Interesting article by John Barber on the approval process of 4 Seasons vs. affordable housing, from the Globe:
The hotel prince and the Sister Act
JOHN BARBER
Committee Room No. 1 was all aflutter when Isadore Sharp himself descended from the corporate heavens to mingle with the crowd of concerned, sometimes confused and often crazy citizens usually found in that august chamber, where they fretfully petition the civic sachems on matters both great and small.
Courtly, urbane and ever so slightly condescending, encased in a virtual cocoon of finely tailored functionaries, the chairman of Four Seasons Hotels honoured all by unveiling in person his crowning glory as a world-beating Toronto boy: the glittering towers of the newest Four Seasons Hotel and luxury housing development, to adorn a currently shabby site on Bay Street north of Yorkville Avenue.
This prince even submitted to questions from Councillor Michael Walker, who needled him about the new project's grand disregard for the height and density limits that apply to its site, and generally sullied the whole affair with impertinent suggestions of profiteering.
But neither his nor any other, more seemly carping stalled the five-star progress of the new Four Seasons that day. The height limits were shattered and the zoning concerns crumbled as the proposal swept to approval. Not one storey disappeared.
On the same day and at the same time, way across town in the Politburo-like strangeness of the Scarborough Civic Centre's old council chambers, Sister Margaret Myatt confronted an entirely unfriendly mood among a different group of civic dignitaries gathered there for an identical purpose.

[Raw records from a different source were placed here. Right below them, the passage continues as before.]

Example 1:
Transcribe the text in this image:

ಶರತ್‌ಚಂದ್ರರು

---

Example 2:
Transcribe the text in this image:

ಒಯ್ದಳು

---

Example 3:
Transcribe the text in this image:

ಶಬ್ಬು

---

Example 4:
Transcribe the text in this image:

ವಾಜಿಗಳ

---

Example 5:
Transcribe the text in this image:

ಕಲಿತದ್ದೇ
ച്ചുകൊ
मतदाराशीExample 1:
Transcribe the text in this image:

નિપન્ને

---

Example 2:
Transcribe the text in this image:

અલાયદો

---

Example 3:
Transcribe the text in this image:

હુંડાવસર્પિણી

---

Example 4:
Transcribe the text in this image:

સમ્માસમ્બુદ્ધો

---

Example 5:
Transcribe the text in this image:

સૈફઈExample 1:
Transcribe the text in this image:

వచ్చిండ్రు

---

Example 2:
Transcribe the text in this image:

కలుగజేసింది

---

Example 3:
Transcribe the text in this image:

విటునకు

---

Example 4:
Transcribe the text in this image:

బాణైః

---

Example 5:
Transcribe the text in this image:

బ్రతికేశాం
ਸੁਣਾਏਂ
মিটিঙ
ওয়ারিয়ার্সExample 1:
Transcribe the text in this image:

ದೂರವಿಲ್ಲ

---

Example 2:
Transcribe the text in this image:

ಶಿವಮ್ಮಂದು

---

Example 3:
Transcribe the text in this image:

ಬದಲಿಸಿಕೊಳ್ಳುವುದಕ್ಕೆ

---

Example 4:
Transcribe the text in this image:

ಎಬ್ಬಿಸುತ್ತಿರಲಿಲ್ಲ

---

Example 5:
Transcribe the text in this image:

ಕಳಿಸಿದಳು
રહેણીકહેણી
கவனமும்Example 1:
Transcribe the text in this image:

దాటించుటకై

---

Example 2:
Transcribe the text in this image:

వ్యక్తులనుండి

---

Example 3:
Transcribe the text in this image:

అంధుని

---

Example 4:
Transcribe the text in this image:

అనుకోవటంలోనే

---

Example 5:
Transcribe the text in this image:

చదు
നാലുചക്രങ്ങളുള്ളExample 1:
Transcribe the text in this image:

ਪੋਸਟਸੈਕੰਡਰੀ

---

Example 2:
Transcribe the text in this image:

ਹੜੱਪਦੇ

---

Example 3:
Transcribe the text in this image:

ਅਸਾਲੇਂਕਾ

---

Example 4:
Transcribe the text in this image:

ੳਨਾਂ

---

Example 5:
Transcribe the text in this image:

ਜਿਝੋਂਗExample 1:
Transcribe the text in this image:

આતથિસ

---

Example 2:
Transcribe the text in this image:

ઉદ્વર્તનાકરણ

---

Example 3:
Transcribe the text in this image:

But it was nothing new to her. As familiar in such surroundings as Mr. Sharp is distinctive, the placid but determined General Superior of the Sisters of St. Joseph has spent the past six years battling hostile local politicians and their constituents in order to gain approval for the exact opposite of the new Four Seasons: an affordable housing project, currently comprising a few dozen semi-detached houses, to be built on surplus city-owned land just south of Lawrence Avenue East in West Hill -- a two-storey development that wouldn't break any rules at all.
And every time she tries, she loses. Every advantage, including the support of Mayor David Miller and the services of the same Bay Street law firm retained by Mr. Sharp, goes for naught. Every victory vanishes in an ever-renewing flood of meetings, studies, consultations and, inevitably, concessions.
The record of Sister Margaret's activities as chair of the Women's Religious Project, the group proposing the development, is punctuated by an almost comical descending scale of housing units proposed for the project, with every new meeting or report resulting in a smaller number provisionally permitted. What began as a city-backed proposal for 119 owner-occupied houses is now a proposal for 68, which the city itself is doing everything it can to frustrate and delay on behalf of hostile neighbours.
Although Scarborough community council knocked off another eight houses last week, Sister Margaret is determined to ask city council later this month for the "full" 68 -- a risky strategy considering her record so far.
When will the houses ever be built?
"Oh, who knows," she replied cheerfully. "I don't think anybody knows at this point. I've given up predicting, because every time we think something's going to happen, something else intervened."
She certainly never planned to spend six years at it. "I was naive enough to think that we could do something in a year and a half or two years," she said. "That was in my youth."
Nothing in this business distinguishes Sister Margaret and Mr. Sharp more tellingly than the official commentary on their coincidental projects. The planning report recommending approval of the Four Seasons project, virtually the first and the last word on this precedent-busting development, is 47 pages. The latest report outlining the difficulties of adding a few semis to residential land in Scarborough zoned for precisely that use, which crowns literally dozens of earlier reports on the same project, is 52 pages.
The report on the affordable housing makes much of neighbourhood concerns, which range from the potential loss of bat habitat (leading to increased risk of West Nile disease, according to residents) to the usual falderal about parking and traffic. Despite airing every silly complaint in detail, it recorded no local residents expressing opposition to affordable housing per se.
Their overall assault was above all that. "The association's position is that the site should remain in a natural state and that any development on this site is inappropriate, resulting in a negative impact on the community," the planners reported.
Among the many reasons city planners advanced in recommending quick approval of the Four Seasons project, on the other hand, is that it is so attractively unaffordable. As a condition of approval, they assured politicians and public alike, "the owner will be required to demonstrate that the hotel is intended to be operated in a manner consistent with luxury hotels awarded a "Five Star" rating in the Mobile [sic] Travel Guide."
Perhaps the most extraordinary feature of the entire negotiation was the applicant's last-minute offer of an amazing $2-million to a local public school, in return for the right to cast morning shadows on part of its playground. The Four Seasons project did come under attack from some important people making pointed arguments about the extraordinary concessions it obtained, but nobody paid attention.
This is the part of the story where the moral is supposed to be, but I can't find it. The obvious ones are too simple. Perhaps Sister Margaret and Mr. Sharp -- both of them highly admirable and capable people, with proven commitment to the community -- will be able to work one out if they happen to bump into each other at city hall later this month.